Friday 20 September 2019

O'Leary sets sights on fulfilling World Cup dream with Canada

Former Connacht out-half relishing the chance to represent the country of his mother's birth as Japan looms large on the horizon

Shane O’Leary in action during his time in the green of Connacht. Photo: Matt Browne/Sportsfile
Shane O’Leary in action during his time in the green of Connacht. Photo: Matt Browne/Sportsfile
Cian Tracey

Cian Tracey

Shane O'Leary was no different to every other Irish kid growing up, in that his dream was always to play at the World Cup.

As soon as it became apparent that it wasn't going to happen in a green jersey, however, O'Leary began to look down his other available route.

His mother Delia moved to Cork from Canada, where she was born, when she was quite young, but she always kept close ties with her family, who remained back home.

For O'Leary, he was always aware that he was eligible to play for Canada and when he finished as the top points scorer in the 2013 IRB Junior World Rugby Trophy, his World Cup dream was reignited.

• [Supplied records]:
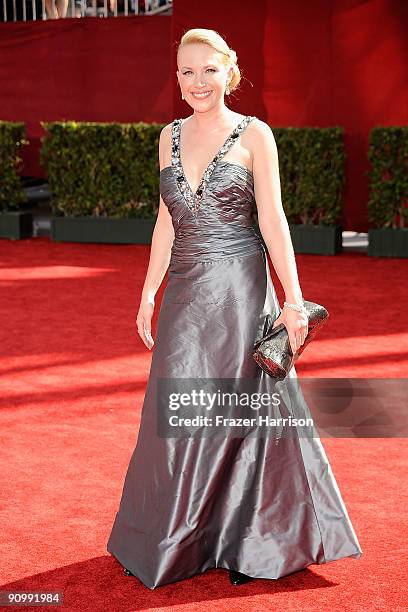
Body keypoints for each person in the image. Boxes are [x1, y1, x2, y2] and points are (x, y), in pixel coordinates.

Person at [107, 27, 362, 590]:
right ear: (177, 78)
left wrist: (293, 301)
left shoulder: (255, 135)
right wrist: (150, 290)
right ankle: (176, 537)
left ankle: (249, 539)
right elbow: (166, 220)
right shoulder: (167, 136)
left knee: (245, 418)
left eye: (208, 70)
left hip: (243, 292)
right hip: (188, 298)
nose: (197, 82)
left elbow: (272, 220)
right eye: (186, 72)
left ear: (229, 71)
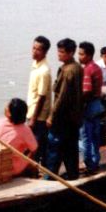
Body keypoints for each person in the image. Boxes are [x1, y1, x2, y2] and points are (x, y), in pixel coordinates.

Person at [46, 38, 83, 180]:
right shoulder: (77, 67)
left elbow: (61, 97)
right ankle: (73, 176)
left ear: (70, 52)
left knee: (55, 148)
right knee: (71, 149)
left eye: (62, 52)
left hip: (63, 118)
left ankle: (50, 178)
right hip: (73, 119)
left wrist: (51, 116)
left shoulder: (68, 71)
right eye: (58, 51)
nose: (58, 54)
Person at [0, 98, 38, 177]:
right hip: (12, 167)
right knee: (32, 161)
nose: (4, 108)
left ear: (9, 114)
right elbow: (34, 149)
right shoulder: (25, 130)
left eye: (7, 107)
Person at [78, 41, 105, 175]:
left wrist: (80, 104)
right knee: (95, 136)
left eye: (81, 54)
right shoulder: (96, 67)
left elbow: (87, 90)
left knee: (86, 137)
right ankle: (95, 161)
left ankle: (89, 163)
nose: (79, 56)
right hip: (97, 105)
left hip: (89, 106)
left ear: (88, 55)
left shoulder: (87, 69)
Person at [27, 36, 52, 165]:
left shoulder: (44, 71)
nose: (34, 51)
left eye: (38, 50)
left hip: (39, 117)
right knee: (33, 145)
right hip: (31, 111)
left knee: (36, 146)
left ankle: (36, 171)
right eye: (33, 48)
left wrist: (33, 119)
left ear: (45, 52)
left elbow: (41, 97)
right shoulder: (36, 65)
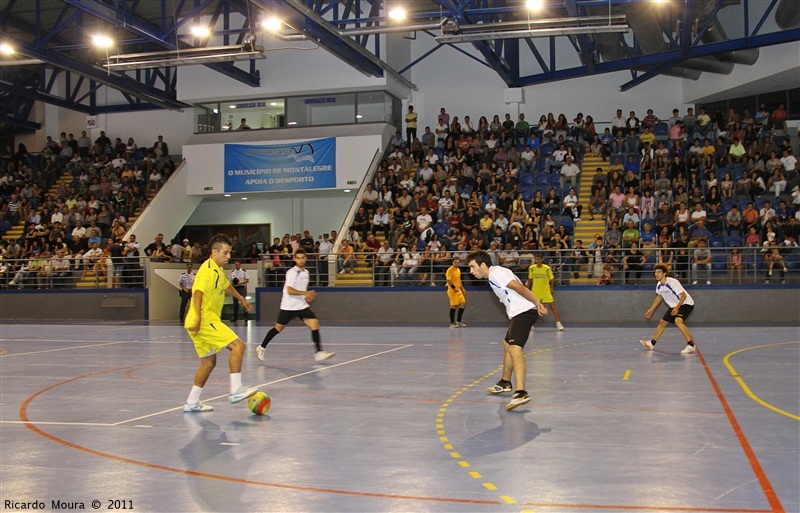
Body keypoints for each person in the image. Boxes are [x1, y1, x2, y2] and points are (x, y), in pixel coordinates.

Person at [183, 234, 258, 412]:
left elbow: (226, 286)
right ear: (214, 252)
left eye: (229, 253)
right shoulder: (207, 269)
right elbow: (198, 293)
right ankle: (235, 390)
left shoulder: (216, 269)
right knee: (238, 346)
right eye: (225, 253)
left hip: (199, 321)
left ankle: (192, 402)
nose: (228, 257)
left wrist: (241, 298)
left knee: (208, 363)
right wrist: (200, 318)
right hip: (205, 319)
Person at [467, 250, 548, 411]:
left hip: (524, 311)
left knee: (515, 348)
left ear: (483, 265)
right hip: (520, 312)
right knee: (507, 344)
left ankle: (521, 392)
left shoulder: (495, 274)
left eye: (472, 267)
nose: (471, 271)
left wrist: (537, 303)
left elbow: (519, 287)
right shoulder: (497, 273)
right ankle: (505, 382)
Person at [256, 248, 335, 363]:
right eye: (298, 258)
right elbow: (290, 290)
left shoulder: (306, 273)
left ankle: (319, 353)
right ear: (294, 259)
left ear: (306, 258)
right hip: (289, 306)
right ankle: (261, 347)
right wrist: (305, 293)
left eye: (303, 258)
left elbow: (301, 289)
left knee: (315, 324)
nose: (301, 260)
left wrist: (306, 297)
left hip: (301, 306)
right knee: (278, 329)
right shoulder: (291, 273)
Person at [640, 263, 698, 354]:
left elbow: (683, 296)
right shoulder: (659, 285)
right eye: (655, 272)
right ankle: (652, 343)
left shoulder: (672, 282)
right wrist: (651, 309)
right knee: (662, 322)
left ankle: (691, 345)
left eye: (659, 272)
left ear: (664, 273)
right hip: (674, 305)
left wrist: (677, 308)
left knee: (678, 321)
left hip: (686, 303)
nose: (657, 274)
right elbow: (659, 296)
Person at [525, 253, 564, 330]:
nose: (537, 261)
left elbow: (552, 279)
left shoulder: (547, 268)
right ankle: (531, 325)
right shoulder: (532, 268)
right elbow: (530, 279)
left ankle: (559, 324)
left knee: (552, 306)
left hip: (545, 290)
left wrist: (551, 288)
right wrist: (527, 289)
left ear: (542, 260)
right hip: (535, 291)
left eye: (539, 259)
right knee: (533, 308)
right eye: (536, 259)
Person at [445, 256, 467, 328]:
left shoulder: (458, 270)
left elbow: (459, 280)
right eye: (455, 262)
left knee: (463, 304)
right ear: (452, 262)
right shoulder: (450, 270)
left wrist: (463, 289)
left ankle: (459, 321)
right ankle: (452, 323)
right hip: (452, 291)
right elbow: (448, 280)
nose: (457, 264)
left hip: (459, 290)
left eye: (458, 262)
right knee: (454, 306)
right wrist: (454, 288)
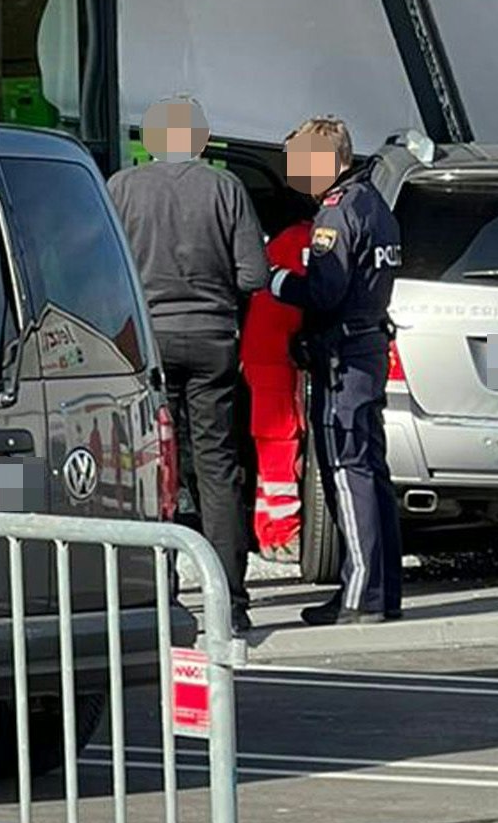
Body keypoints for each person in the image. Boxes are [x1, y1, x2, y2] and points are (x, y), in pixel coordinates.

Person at [107, 96, 268, 634]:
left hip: (147, 348)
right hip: (213, 341)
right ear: (199, 139)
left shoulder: (122, 188)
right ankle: (231, 602)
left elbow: (99, 269)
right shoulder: (226, 190)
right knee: (219, 469)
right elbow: (254, 276)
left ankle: (159, 595)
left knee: (157, 471)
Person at [266, 116, 403, 626]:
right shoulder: (375, 203)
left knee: (348, 474)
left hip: (343, 357)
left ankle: (362, 595)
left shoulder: (336, 214)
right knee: (371, 470)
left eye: (300, 162)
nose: (294, 173)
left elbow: (325, 292)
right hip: (366, 351)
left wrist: (278, 281)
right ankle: (381, 589)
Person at [243, 217, 316, 558]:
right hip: (276, 355)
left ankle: (269, 530)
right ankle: (285, 534)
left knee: (272, 447)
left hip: (264, 353)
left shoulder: (288, 238)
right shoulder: (306, 241)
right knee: (280, 444)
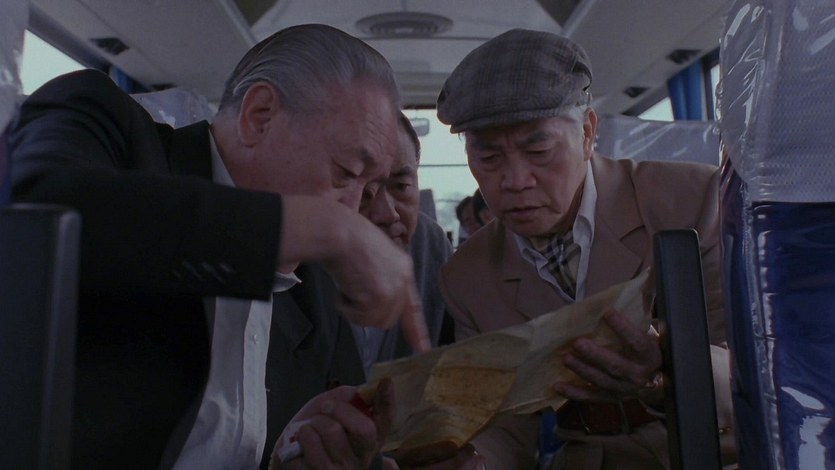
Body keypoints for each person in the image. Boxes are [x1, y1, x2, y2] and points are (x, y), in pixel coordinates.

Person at [7, 24, 429, 469]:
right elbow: (35, 210)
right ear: (260, 115)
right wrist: (303, 228)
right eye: (346, 173)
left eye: (367, 189)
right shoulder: (108, 122)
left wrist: (299, 455)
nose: (353, 211)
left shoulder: (317, 294)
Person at [435, 29, 733, 469]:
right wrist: (470, 460)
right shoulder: (469, 275)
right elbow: (500, 422)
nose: (514, 181)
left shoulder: (692, 201)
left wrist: (671, 369)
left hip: (710, 451)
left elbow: (757, 367)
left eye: (538, 149)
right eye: (489, 158)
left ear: (588, 132)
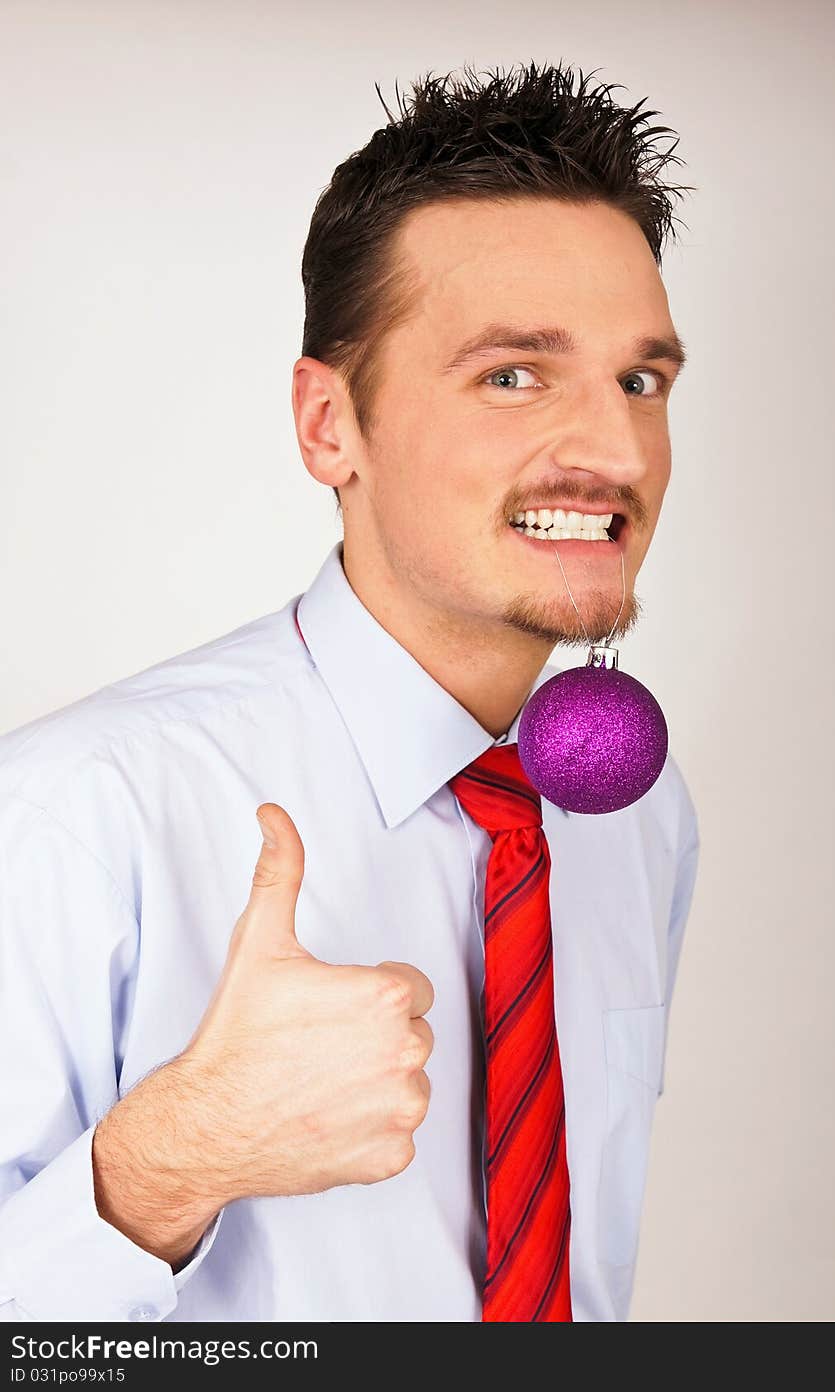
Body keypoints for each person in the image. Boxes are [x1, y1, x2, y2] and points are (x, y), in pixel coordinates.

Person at [0, 61, 700, 1323]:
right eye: (513, 374)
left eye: (640, 380)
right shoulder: (73, 813)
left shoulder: (635, 810)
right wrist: (168, 1163)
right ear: (330, 427)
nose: (613, 451)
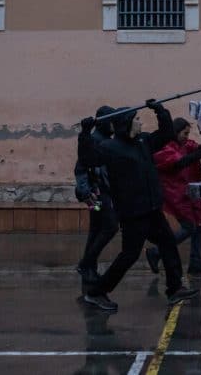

• [Work request 1]:
Answer these questions from the article on Shane O'Leary.
(a) Which team's green jersey did O'Leary wear in the photo caption?
(b) In which country was his mother born?
(c) In which 2013 competition did he finish as top points scorer?
• [Work request 2]:
List every person named in the article on Shane O'Leary.
• [Work request 3]:
Write out the part of the article on Shane O'Leary starting with "Shane O'Leary was" and going on through "other available route.".
The data shown after the article stand apart from it.

• [Answer area 1]:
(a) Connacht
(b) Canada
(c) The 2013 IRB Junior World Rugby Trophy

• [Answer area 2]:
Shane O'Leary, Delia, Matt Browne, Cian Tracey

• [Answer area 3]:
Shane O'Leary was no different to every other Irish kid growing up, in that his dream was always to play at the World Cup.

As soon as it became apparent that it wasn't going to happen in a green jersey, however, O'Leary began to look down his other available route.